A Dangerous Man
2010
The New Year is here a bit early for us, with our first 2010 film. (Or maybe
it's already 2010 for you if you are reading this in Australia.)
As it happens, this is yet another Steven Seagal film with exactly the same
plot as every other Steven Seagal film made in the past ten years. Just choose
any of the following choices in parentheses below and you will be writing your
own Seagal movie.
Seagal is a former (super cop, special federal op, special forces warrior)
who has to leave the position because (he is unjustly accused of something, he
refuses to obey a dishonorable order, he won't "play ball"). Disgraced and
having lost everything dear to him, he works outside the law as a free-lance
tough guy, ostensibly a mercenary, but willing to take only those jobs which
conform to his own highly developed sense of honor. Inevitably, he ends up
siding with some hopeless (Russian, Mexican, poor black American, Asian)

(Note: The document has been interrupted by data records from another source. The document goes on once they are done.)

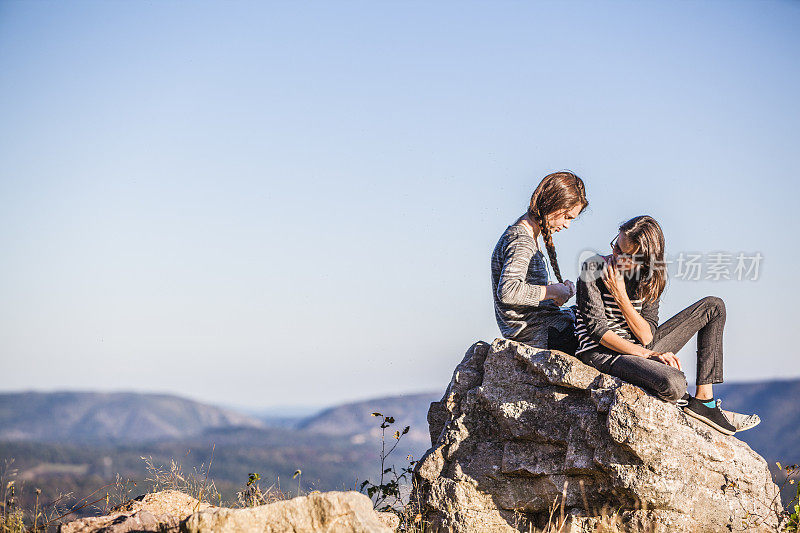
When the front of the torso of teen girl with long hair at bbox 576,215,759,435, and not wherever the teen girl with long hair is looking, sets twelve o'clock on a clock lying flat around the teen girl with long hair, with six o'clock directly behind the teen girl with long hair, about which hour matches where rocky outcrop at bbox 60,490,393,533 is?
The rocky outcrop is roughly at 3 o'clock from the teen girl with long hair.

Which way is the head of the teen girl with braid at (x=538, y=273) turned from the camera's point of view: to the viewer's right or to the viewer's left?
to the viewer's right

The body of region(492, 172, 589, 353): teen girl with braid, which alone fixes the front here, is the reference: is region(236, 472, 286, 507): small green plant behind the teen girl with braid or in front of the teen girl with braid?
behind

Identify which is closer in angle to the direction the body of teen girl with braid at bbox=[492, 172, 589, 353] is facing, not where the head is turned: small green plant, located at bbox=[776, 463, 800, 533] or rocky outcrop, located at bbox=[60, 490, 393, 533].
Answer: the small green plant

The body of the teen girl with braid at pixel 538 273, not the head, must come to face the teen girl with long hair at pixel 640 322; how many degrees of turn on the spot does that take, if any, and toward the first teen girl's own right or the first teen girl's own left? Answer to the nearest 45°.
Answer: approximately 45° to the first teen girl's own right

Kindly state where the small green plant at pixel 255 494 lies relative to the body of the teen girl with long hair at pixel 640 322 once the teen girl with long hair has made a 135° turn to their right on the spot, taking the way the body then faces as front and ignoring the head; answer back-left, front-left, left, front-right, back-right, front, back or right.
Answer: front

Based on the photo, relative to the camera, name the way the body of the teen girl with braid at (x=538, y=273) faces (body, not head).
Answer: to the viewer's right

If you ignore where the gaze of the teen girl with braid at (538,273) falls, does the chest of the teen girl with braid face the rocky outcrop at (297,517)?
no

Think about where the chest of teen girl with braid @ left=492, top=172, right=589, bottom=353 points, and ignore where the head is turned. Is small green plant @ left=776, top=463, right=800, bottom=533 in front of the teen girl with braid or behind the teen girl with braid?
in front

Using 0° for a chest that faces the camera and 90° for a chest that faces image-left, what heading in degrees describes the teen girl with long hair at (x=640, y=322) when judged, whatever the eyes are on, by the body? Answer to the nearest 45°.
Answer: approximately 315°

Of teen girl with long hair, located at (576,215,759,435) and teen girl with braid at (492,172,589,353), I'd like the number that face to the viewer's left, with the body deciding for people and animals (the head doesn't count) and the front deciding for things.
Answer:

underdogs against some corrupt (Russian, Mexican, rich white American, Asian)
forces who seem invulnerable until the Pudgy Paladin stands against them, at
which point they may as well head off to Vegas and lay down a big bet against
themselves because the big fella is about to rain down fists and bullets on them
at a rate they cannot begin to imagine.
No matter that the baddies possess more weapons than the U.S. armed services
and an army as large as the entire population of India. No matter that big Steve
has only his giant pudgy hands and a rag-tag group of untrained and poorly armed
misfits beside him. Any sensible drug lord, corrupt cop or white slaver facing
the Chubby Combatant should immediately stop ducking the calls from his life
insurance agent and sit down for the dreaded complimentary coverage review,
because he is about to enter a world of pain.
This particular version of the by-the-numbers story represents the second
collaboration between the Stout Soldier and director Keoni Waxman, following
2009's The Keeper. The Keeper is rated 8th of the 34 Seagal films with an IMDb
score, and A Dangerous Man has not yet been rated as I write this. Having seen
just about every one of Seagal's movies, I'd rank the two Waxman films a bit
lower than #8 on the Seagal totem pole, probably right around the mid-point, but
that's just splitting hairs, since all Segal's films seem to have the same
script. Who knows? Maybe these new ones are above average, and I'm underrating
them because I'm tired of seeing the same thing again and again.
Nudity:
Seagal's films almost always include a small amount of nudity, and this is no
exception. Aidan Dee, as Seagal's former wife, appears topless in flashbacks or
dream sequences or something. Whatever these scenes are, they are not in the film's reality, but
somewhere in Seagal's mind, either remembered or imagined.